The winner of the election, now that the inauguration has properly been completed, is President Joseph (“Joe”) R. Biden Jr., 78, and Vice-President Kamala Harris, 56. Mr. Biden was an old senator from Delaware until he joined the Obama administration as vice-president. He has long experience in American government and is known for compassion and collaboration across party lines, unlike the Tyrant. Ms. Harris was twice elected attorney general and once senator of California. She is the daughter of immigrants from India and Jamaica. Technically Black (as Americans divide the human race), she is vividly aware of the plight of minorities. She is a tough prosecutor, rather “left,” and is already being mentioned for the presidency in 2024. Also the whole House of Representatives (435 seats) and one third of the Senate (35 seats) were elected. The Democrats still have a majority in the House, though they lost some seats. In the Senate, Republicans now are tied with Democrats. There is prospect for long overdue action.

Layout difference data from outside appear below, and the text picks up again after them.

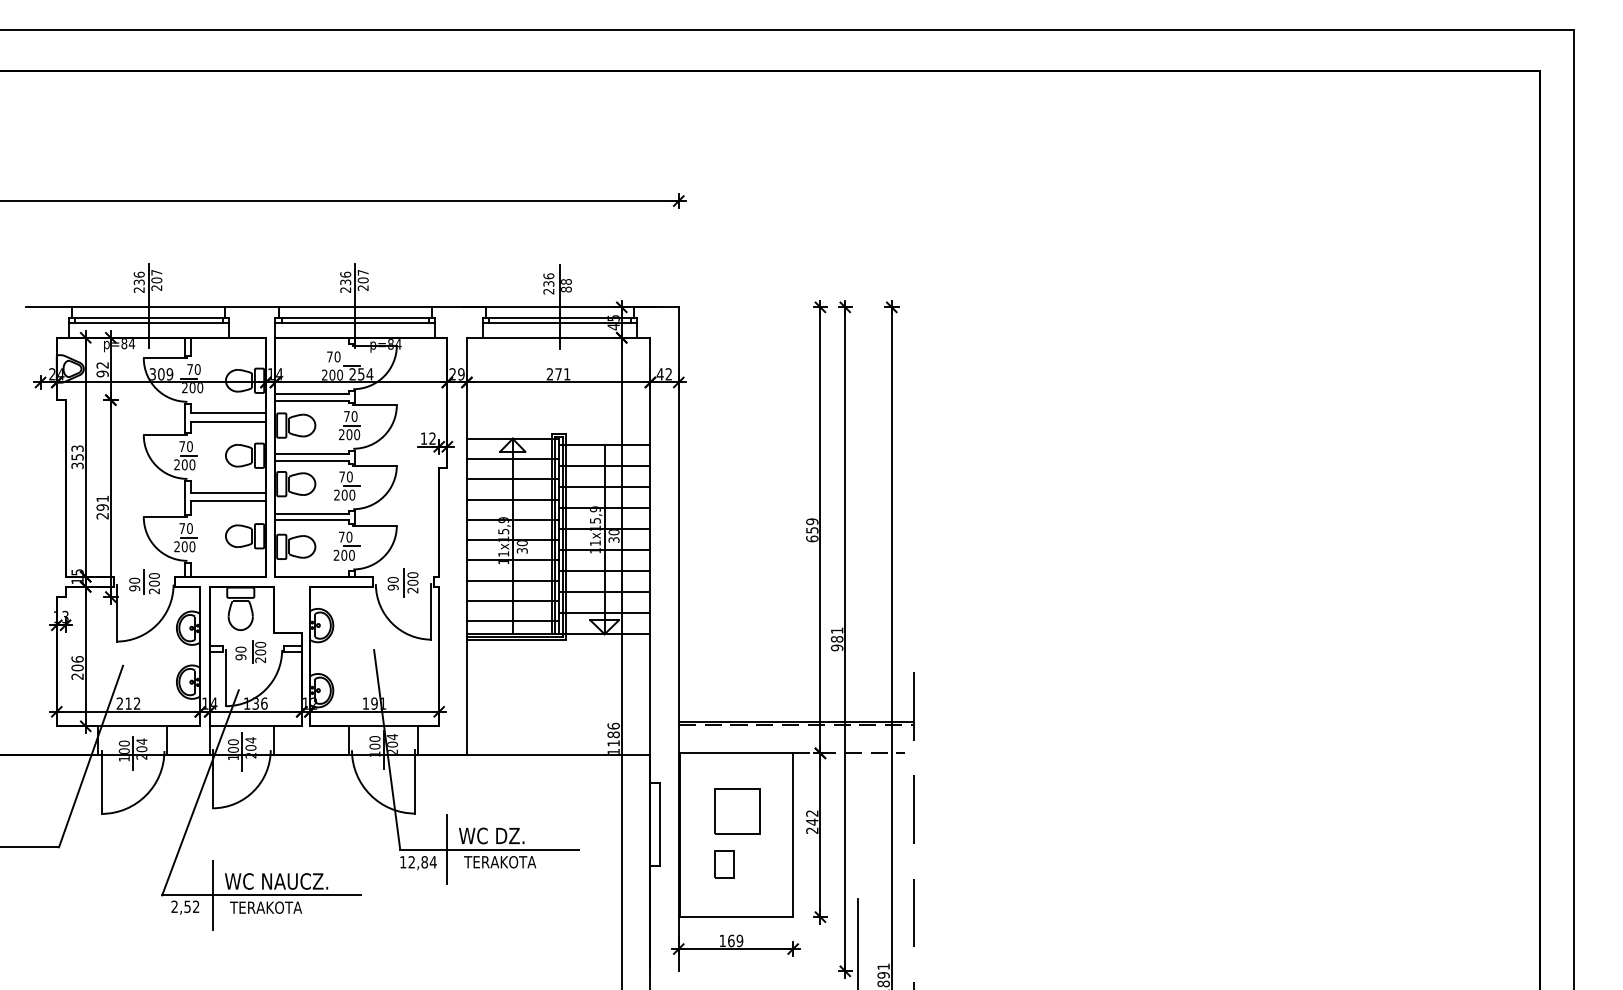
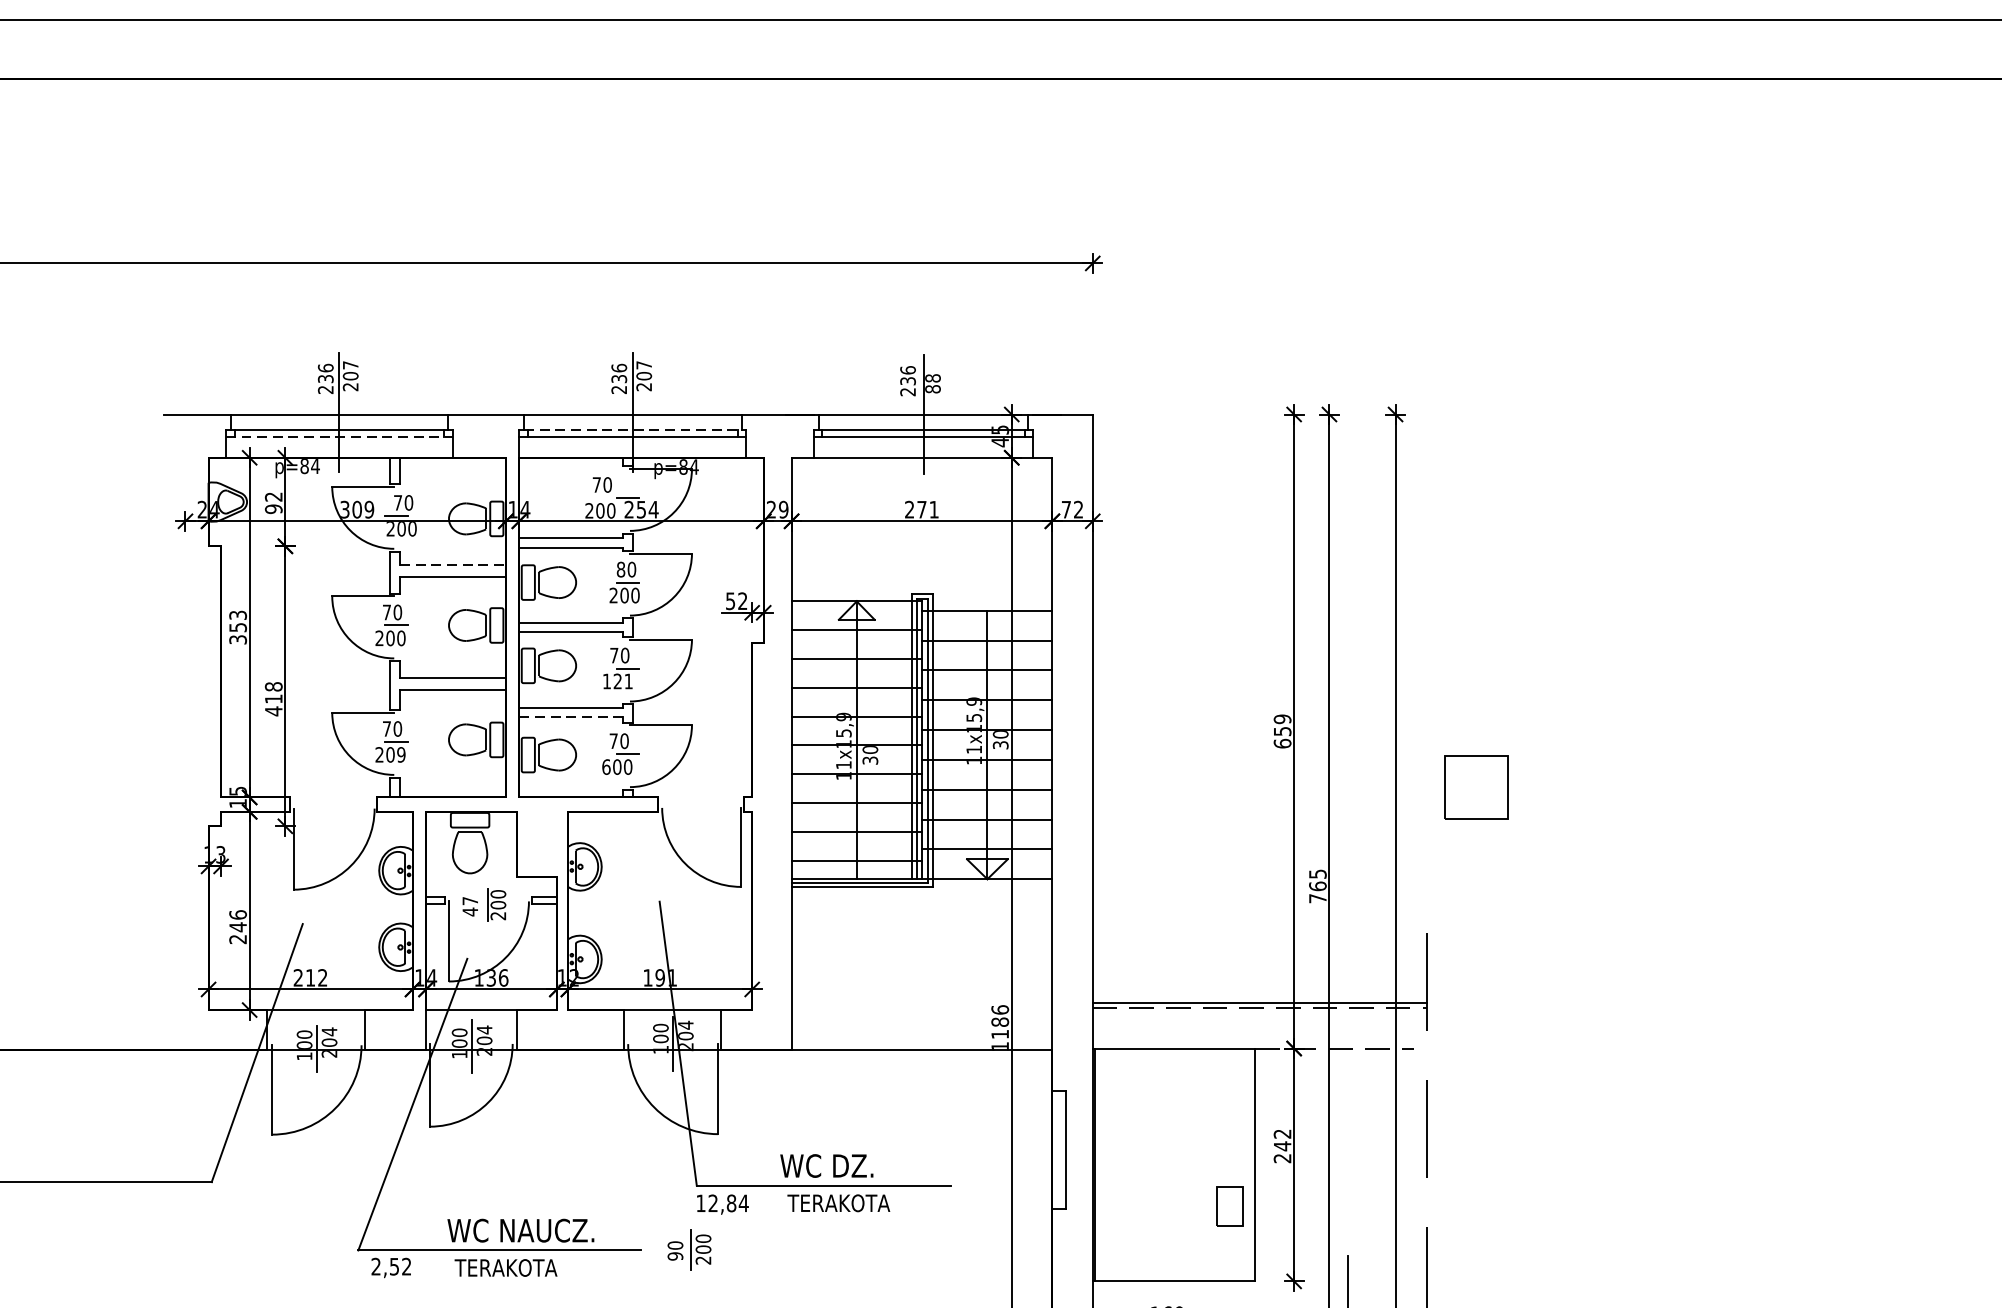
line: (355, 318) -> (633, 430), solid -> dashed
line: (148, 322) -> (338, 436), solid -> dashed
text: (659, 374) -> (1065, 509), 42 -> 72
line: (229, 413) -> (454, 565), solid -> dashed
text: (346, 416) -> (620, 569), 70 -> 80
text: (423, 438) -> (729, 600), 12 -> 52
text: (344, 494) -> (617, 680), 200 -> 121
text: (102, 507) -> (273, 699), 291 -> 418
line: (311, 520) -> (570, 717), solid -> dashed
text: (192, 546) -> (401, 754), 200 -> 209
text: (336, 554) -> (606, 765), 200 -> 600
part: (144, 581) -> (333, 804), removed
part: (402, 582) -> (688, 1249), moved
text: (837, 639) -> (1318, 886), 981 -> 765
text: (240, 653) -> (469, 906), 90 -> 47
text: (77, 667) -> (237, 926), 206 -> 246
part: (737, 811) -> (1476, 787), moved
line: (446, 849) -> (762, 1185), removed
part: (724, 864) -> (1230, 1206), moved
line: (212, 894) -> (429, 1249), removed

So begins the government of the United States for the next four years. Mr. Biden has begun to form his administration, which will not be confirmed by the Senate until after January 20. Named so far are Antony Blinken, 58,  secretary of state, Jake Sullivan, 43, national security advisor, and Linda Thomas-Greenfield, 68, UN ambassador. These three are most significant from a foreign policy point of view. Blinken has been deputy secretary and advisor, Sullivan aide to such officials, and Thomas-Greenfield a career diplomat. Other appointees, like Janet Yellen, a Keynesian economist and past chairperson of the Federal Reserve, to Treasury, and John Kerry as “envoy” on climate change, are very suggestive of future policy.

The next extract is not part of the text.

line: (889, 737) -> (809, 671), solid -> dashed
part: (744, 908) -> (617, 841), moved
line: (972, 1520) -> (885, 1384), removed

The Biden administration intends to return to American leadership abroad, but friends and allies must bear in mind that America must put its domestic house in order. The elections were not a mandate for a Democratic party legislative and executive revolution as in the New Deal of 1933. The fears of the Tyrant’s supporters for the old core of America before globalization will have to be addressed. Progressive change — as in ending the coronavirus pandemic, returning to W.H.O., restoring the economy, raising the minimum wage, passing a uniform voting rights and democracy law, protecting Obamacare, passing an infrastructure bill, enacting a progressive tax code, getting it right this time on racial justice, restraining the police, protecting labor in an age of artificial intelligence, protecting the schools from assault weapons, moderating immigration as befits a nation of immigrants, cooperating with other nations on green energy, and returning to international leadership among allies and adversaries — will have to be moderate. Americans must reunite the sweet land of liberty.

In foreign affairs, President Biden has already signed executive orders to return to the Paris accords on climate change. He aims to return if possible to the Iran deal, and negotiate START-4 on nuclear weapons. Whether he can revive the Intermediate Nuclear Forces (INF) and Anti-Ballistic Missile (ABM) treaties seems impossible. Completing the Comprehensive Test Ban (CTB), which eight nations, including the U.S., of 44 actual and potential nuclear powers, are preventing from entering into force, looks for the far future. But a “new EU-US agenda for global change,” as proposed by the European Commission in December seems possible. There is also some potential for a return to the Partnership for Peace in NATO in order to reach the Common European Home proposed at the end of the Cold War by Mikhail Gorbachev. Several Italians of the European Federalist Movement and I have been reviving this idea.

In President Biden's inaugural address, he said, "Democracy has prevailed."  This is wishful thinking, though courageous.  Biden is the right man for the times.  But saving American democracy is not enough.  There is a world to save.  Look at Earth from the perspective of the moon.  Or from Saturn on Voyager I, as interpreted by Carl Sagan.  Earth is just a pale blue dot, lost in a sunbeam.